The Wall Street Crash of 1929,[1][2] also known as the Great Crash, was the most devastating stock market crash in the history of the United States, taking into consideration the full extent and longevity of its fallout.[3]

Three phrases — Black Thursday, Black Monday, and Black Tuesday — are commonly used to describe this collapse of stock values. All three are appropriate, for the crash was not a one-day affair. The initial crash occurred on Thursday, October 24, 1929, but it was the catastrophic downturn of Monday, October 28 and Tuesday, October 29 that precipitated widespread alarm and the onset of an unprecedented and long-lasting economic depression for the United States and the world. The stock market collapse continued for a month.

Economists and historians disagree as to what role the crash played in subsequent economic, social, and political events. In a 1998 article The Economist argued, "Briefly, the Depression did not start with the stockmarket crash."[4] Nor was it clear at the time of the crash that a depression was starting. On November 23, 1929, The Economist asked: "Can a very serious Stock Exchange collapse produce a serious setback to industry when industrial production is for the most part in a healthy and balanced condition? ... Experts are agreed that there must be some setback, but there is not yet sufficient evidence to prove that it will be long or that it need go to the length of producing a general industrial depression." But The Economist cautioned: "Some bank failures, no doubt, are also to be expected. In the circumstances will the banks have any margin left for financing commercial and industrial enterprises or will they not? The position of the banks is without doubt the key to the situation, and what this is going to be cannot be properly assessed until the dust has cleared away."[5]

The October 1929 crash came during a period of declining real estate values in the United States (which peaked in 1925) near the beginning of a chain of events that led to the Great Depression, a period of economic decline in the industrialized nations.

○ ○ ○ ○

» To do:
1 – According to the passage on the 1929 crash, on what date did the initial crash occur?
2 – Why does the passage on the 1929 crash call all three phrases, Black Thursday, Black Monday, and Black Tuesday, appropriate?
Answer using only the passage on the 1929 crash.

» Data lines:
○ ○ ○ ○

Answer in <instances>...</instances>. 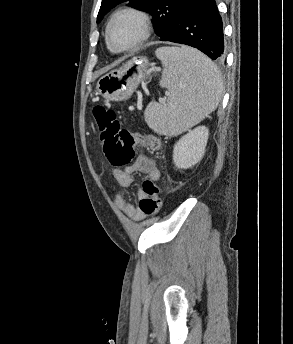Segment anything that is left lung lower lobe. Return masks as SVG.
<instances>
[{
  "label": "left lung lower lobe",
  "instance_id": "obj_1",
  "mask_svg": "<svg viewBox=\"0 0 293 344\" xmlns=\"http://www.w3.org/2000/svg\"><path fill=\"white\" fill-rule=\"evenodd\" d=\"M160 40L189 45L213 60H222V19L215 0H188L175 24Z\"/></svg>",
  "mask_w": 293,
  "mask_h": 344
}]
</instances>
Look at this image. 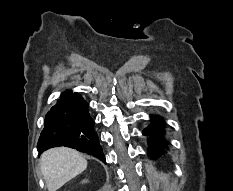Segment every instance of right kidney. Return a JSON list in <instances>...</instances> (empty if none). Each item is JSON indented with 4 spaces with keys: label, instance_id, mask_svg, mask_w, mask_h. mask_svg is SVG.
<instances>
[{
    "label": "right kidney",
    "instance_id": "right-kidney-1",
    "mask_svg": "<svg viewBox=\"0 0 233 191\" xmlns=\"http://www.w3.org/2000/svg\"><path fill=\"white\" fill-rule=\"evenodd\" d=\"M86 182H87V180H86V179L82 181V183H86Z\"/></svg>",
    "mask_w": 233,
    "mask_h": 191
}]
</instances>
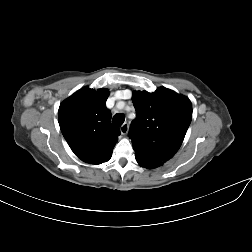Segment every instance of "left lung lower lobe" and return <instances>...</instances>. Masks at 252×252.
Masks as SVG:
<instances>
[{"label": "left lung lower lobe", "mask_w": 252, "mask_h": 252, "mask_svg": "<svg viewBox=\"0 0 252 252\" xmlns=\"http://www.w3.org/2000/svg\"><path fill=\"white\" fill-rule=\"evenodd\" d=\"M135 158L140 166L148 168V169L156 168V167H159L163 164V162H161V161L147 157V156H145L141 153H138V152H135Z\"/></svg>", "instance_id": "1"}]
</instances>
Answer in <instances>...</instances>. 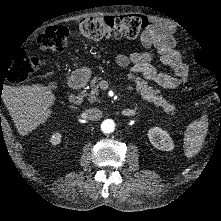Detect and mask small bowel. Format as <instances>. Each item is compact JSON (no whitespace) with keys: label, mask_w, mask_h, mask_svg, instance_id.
<instances>
[{"label":"small bowel","mask_w":221,"mask_h":221,"mask_svg":"<svg viewBox=\"0 0 221 221\" xmlns=\"http://www.w3.org/2000/svg\"><path fill=\"white\" fill-rule=\"evenodd\" d=\"M153 28L140 35V41L146 51L131 55L118 54L115 58L119 66H130L127 73V79L134 81L138 74H141L147 80H151L165 88H176L189 80L188 66L183 63L181 53L176 49V39L172 33L171 27L158 21H151ZM154 50L160 56L161 61L170 65L175 76L158 74L152 65L155 58Z\"/></svg>","instance_id":"c3829d8e"}]
</instances>
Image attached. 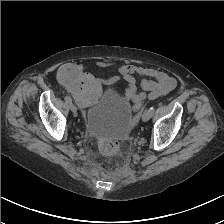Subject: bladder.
Returning a JSON list of instances; mask_svg holds the SVG:
<instances>
[{"mask_svg":"<svg viewBox=\"0 0 224 224\" xmlns=\"http://www.w3.org/2000/svg\"><path fill=\"white\" fill-rule=\"evenodd\" d=\"M131 105L112 88H107L98 102L88 108L86 125L97 136L122 138L131 127Z\"/></svg>","mask_w":224,"mask_h":224,"instance_id":"bladder-1","label":"bladder"}]
</instances>
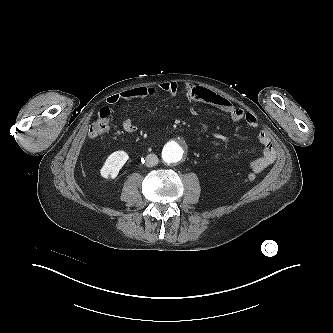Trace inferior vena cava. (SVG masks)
I'll list each match as a JSON object with an SVG mask.
<instances>
[{"label":"inferior vena cava","mask_w":333,"mask_h":333,"mask_svg":"<svg viewBox=\"0 0 333 333\" xmlns=\"http://www.w3.org/2000/svg\"><path fill=\"white\" fill-rule=\"evenodd\" d=\"M158 157L155 154H148L146 156V166L147 167H152L158 164Z\"/></svg>","instance_id":"inferior-vena-cava-1"}]
</instances>
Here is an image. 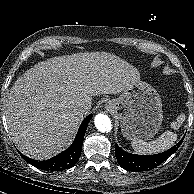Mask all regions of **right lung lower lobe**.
Returning <instances> with one entry per match:
<instances>
[{"label": "right lung lower lobe", "mask_w": 194, "mask_h": 194, "mask_svg": "<svg viewBox=\"0 0 194 194\" xmlns=\"http://www.w3.org/2000/svg\"><path fill=\"white\" fill-rule=\"evenodd\" d=\"M91 118L92 114H89L83 120L72 145L62 153L58 154L57 156L49 160L37 161L23 155L22 153H20V155L26 162L42 170L62 171L73 167L80 158L84 135Z\"/></svg>", "instance_id": "1"}]
</instances>
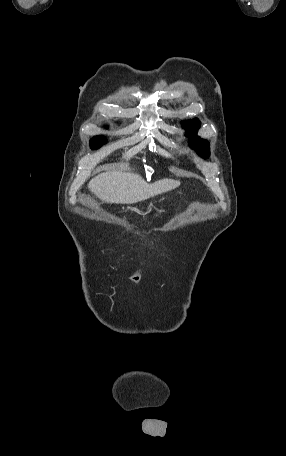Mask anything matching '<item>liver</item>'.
<instances>
[{
	"mask_svg": "<svg viewBox=\"0 0 286 456\" xmlns=\"http://www.w3.org/2000/svg\"><path fill=\"white\" fill-rule=\"evenodd\" d=\"M180 186V181L162 179L148 184L144 179L128 171H108L94 177L88 188L107 203L133 204Z\"/></svg>",
	"mask_w": 286,
	"mask_h": 456,
	"instance_id": "1",
	"label": "liver"
}]
</instances>
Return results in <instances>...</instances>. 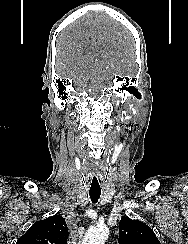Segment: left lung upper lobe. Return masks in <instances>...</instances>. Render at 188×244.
I'll return each mask as SVG.
<instances>
[{"label": "left lung upper lobe", "mask_w": 188, "mask_h": 244, "mask_svg": "<svg viewBox=\"0 0 188 244\" xmlns=\"http://www.w3.org/2000/svg\"><path fill=\"white\" fill-rule=\"evenodd\" d=\"M120 244H160L153 230L139 220L122 217L119 223Z\"/></svg>", "instance_id": "obj_1"}]
</instances>
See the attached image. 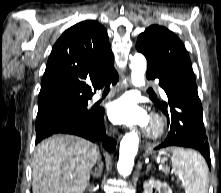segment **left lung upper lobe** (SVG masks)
Masks as SVG:
<instances>
[{
	"label": "left lung upper lobe",
	"instance_id": "obj_1",
	"mask_svg": "<svg viewBox=\"0 0 221 193\" xmlns=\"http://www.w3.org/2000/svg\"><path fill=\"white\" fill-rule=\"evenodd\" d=\"M136 48L144 54L148 63L170 71L193 74L184 44L165 27L152 25L147 28L139 35Z\"/></svg>",
	"mask_w": 221,
	"mask_h": 193
}]
</instances>
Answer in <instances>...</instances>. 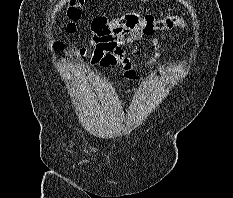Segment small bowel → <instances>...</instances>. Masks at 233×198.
<instances>
[{
	"label": "small bowel",
	"mask_w": 233,
	"mask_h": 198,
	"mask_svg": "<svg viewBox=\"0 0 233 198\" xmlns=\"http://www.w3.org/2000/svg\"><path fill=\"white\" fill-rule=\"evenodd\" d=\"M143 36L139 30H117L110 37L93 43L94 50L91 55V62L104 68H119L127 82L133 81L138 73L134 69L132 61L126 56L124 47L132 45ZM152 43L155 54L149 60V66L155 64L160 58L158 40L152 37Z\"/></svg>",
	"instance_id": "small-bowel-1"
}]
</instances>
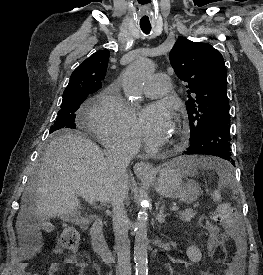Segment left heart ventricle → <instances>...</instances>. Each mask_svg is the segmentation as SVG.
Returning <instances> with one entry per match:
<instances>
[{"label": "left heart ventricle", "mask_w": 263, "mask_h": 275, "mask_svg": "<svg viewBox=\"0 0 263 275\" xmlns=\"http://www.w3.org/2000/svg\"><path fill=\"white\" fill-rule=\"evenodd\" d=\"M176 137V129H175V126L172 125V127L170 128L169 132L166 134L164 140H163V143L164 144H168L170 143L171 141H173Z\"/></svg>", "instance_id": "obj_1"}]
</instances>
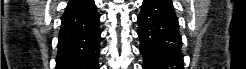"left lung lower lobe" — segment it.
I'll use <instances>...</instances> for the list:
<instances>
[{
    "instance_id": "left-lung-lower-lobe-1",
    "label": "left lung lower lobe",
    "mask_w": 246,
    "mask_h": 69,
    "mask_svg": "<svg viewBox=\"0 0 246 69\" xmlns=\"http://www.w3.org/2000/svg\"><path fill=\"white\" fill-rule=\"evenodd\" d=\"M138 37L143 69H183L178 17L171 1H143Z\"/></svg>"
}]
</instances>
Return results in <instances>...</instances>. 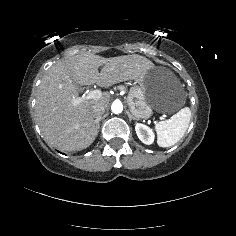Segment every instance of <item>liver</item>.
<instances>
[{
	"label": "liver",
	"mask_w": 236,
	"mask_h": 236,
	"mask_svg": "<svg viewBox=\"0 0 236 236\" xmlns=\"http://www.w3.org/2000/svg\"><path fill=\"white\" fill-rule=\"evenodd\" d=\"M155 67L151 60L136 54L105 59L81 53L57 61L46 70L38 86L35 115L43 137L60 151H78L90 146L97 134L92 108L106 107L109 94L100 99L78 98L68 73L84 84L108 86L129 79L141 81Z\"/></svg>",
	"instance_id": "1"
}]
</instances>
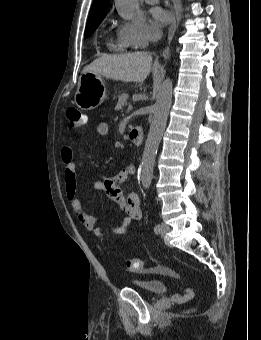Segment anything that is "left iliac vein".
I'll return each instance as SVG.
<instances>
[{
	"label": "left iliac vein",
	"mask_w": 261,
	"mask_h": 340,
	"mask_svg": "<svg viewBox=\"0 0 261 340\" xmlns=\"http://www.w3.org/2000/svg\"><path fill=\"white\" fill-rule=\"evenodd\" d=\"M160 227H161V229L157 233L160 234L161 236H165L170 230L169 226L166 225L165 223H161Z\"/></svg>",
	"instance_id": "4c4485c4"
}]
</instances>
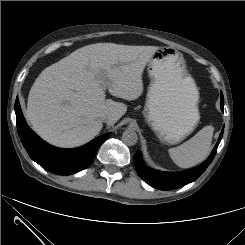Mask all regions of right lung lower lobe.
I'll use <instances>...</instances> for the list:
<instances>
[{"instance_id":"obj_1","label":"right lung lower lobe","mask_w":245,"mask_h":245,"mask_svg":"<svg viewBox=\"0 0 245 245\" xmlns=\"http://www.w3.org/2000/svg\"><path fill=\"white\" fill-rule=\"evenodd\" d=\"M15 112L19 137L31 159L44 169L60 175H71L85 169L92 162L100 145L110 135H101L78 148L60 149L46 143L30 129L18 98L15 102Z\"/></svg>"}]
</instances>
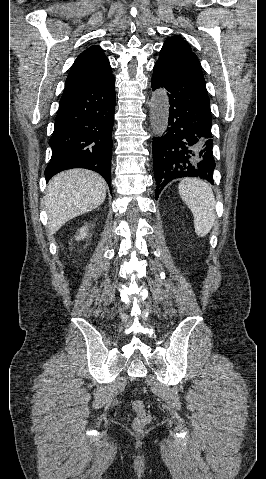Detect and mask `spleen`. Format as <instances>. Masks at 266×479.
<instances>
[{"label": "spleen", "instance_id": "obj_1", "mask_svg": "<svg viewBox=\"0 0 266 479\" xmlns=\"http://www.w3.org/2000/svg\"><path fill=\"white\" fill-rule=\"evenodd\" d=\"M179 194L194 217L197 236L205 237L214 225L215 197L211 186L198 178H185L179 183Z\"/></svg>", "mask_w": 266, "mask_h": 479}]
</instances>
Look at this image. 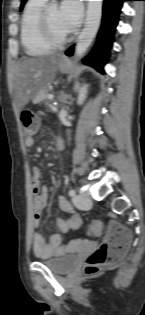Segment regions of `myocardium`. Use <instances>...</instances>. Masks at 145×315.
<instances>
[{
  "label": "myocardium",
  "instance_id": "myocardium-1",
  "mask_svg": "<svg viewBox=\"0 0 145 315\" xmlns=\"http://www.w3.org/2000/svg\"><path fill=\"white\" fill-rule=\"evenodd\" d=\"M39 29L43 39L52 47L58 48L67 44L72 37V34L69 33L66 37L62 39H58L54 36L51 26H50V18H49V7L45 8L42 11L39 20Z\"/></svg>",
  "mask_w": 145,
  "mask_h": 315
}]
</instances>
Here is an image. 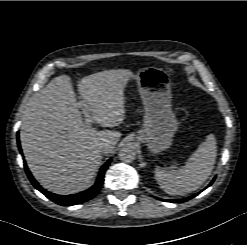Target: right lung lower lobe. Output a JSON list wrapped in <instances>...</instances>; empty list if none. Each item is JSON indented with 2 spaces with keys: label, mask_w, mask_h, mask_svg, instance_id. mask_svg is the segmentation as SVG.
Returning <instances> with one entry per match:
<instances>
[{
  "label": "right lung lower lobe",
  "mask_w": 247,
  "mask_h": 245,
  "mask_svg": "<svg viewBox=\"0 0 247 245\" xmlns=\"http://www.w3.org/2000/svg\"><path fill=\"white\" fill-rule=\"evenodd\" d=\"M19 135L17 134V142H18V147L19 150L21 152V148H20V142H19ZM111 162V159H109L100 169L99 175L97 177V180L95 182V184L80 193L77 194H73V195H56L53 193H50L48 191H46L45 189H43L37 182L36 180L33 178V176L31 175L30 171L28 170L27 165H24V168L26 170V173L28 175V178L30 179L31 183L33 184V186L38 189L41 193H43L47 198H49L50 200L54 201L55 203L62 205V206H68V205H76V204H81L83 202H86L90 199H92L94 196L97 195V193L99 192V190L102 188L103 182H104V174L105 171L107 170L109 164Z\"/></svg>",
  "instance_id": "1"
}]
</instances>
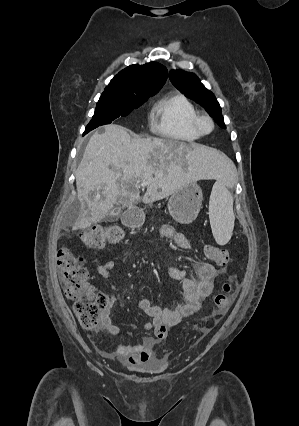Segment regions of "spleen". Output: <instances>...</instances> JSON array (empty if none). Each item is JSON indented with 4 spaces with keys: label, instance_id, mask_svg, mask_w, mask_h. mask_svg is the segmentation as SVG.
<instances>
[{
    "label": "spleen",
    "instance_id": "obj_1",
    "mask_svg": "<svg viewBox=\"0 0 299 426\" xmlns=\"http://www.w3.org/2000/svg\"><path fill=\"white\" fill-rule=\"evenodd\" d=\"M233 196L223 179L213 185L209 201V219L215 241L225 245L231 239L235 216L233 212Z\"/></svg>",
    "mask_w": 299,
    "mask_h": 426
}]
</instances>
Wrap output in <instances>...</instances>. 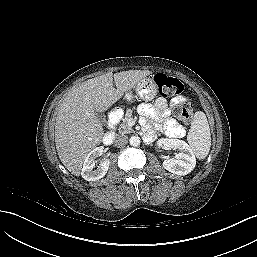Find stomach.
<instances>
[{
	"label": "stomach",
	"mask_w": 257,
	"mask_h": 257,
	"mask_svg": "<svg viewBox=\"0 0 257 257\" xmlns=\"http://www.w3.org/2000/svg\"><path fill=\"white\" fill-rule=\"evenodd\" d=\"M134 92L140 99L151 101L157 95V85L152 78H143L134 87ZM126 97L131 98L132 92H127Z\"/></svg>",
	"instance_id": "0dacf381"
}]
</instances>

○ ○ ○ ○

» The responses:
1 – Thursday, October 24, 1929.

2 – The crash was not a one-day affair. It began on Thursday, October 24, 1929, and the catastrophic downturn followed on Monday, October 28 and Tuesday, October 29.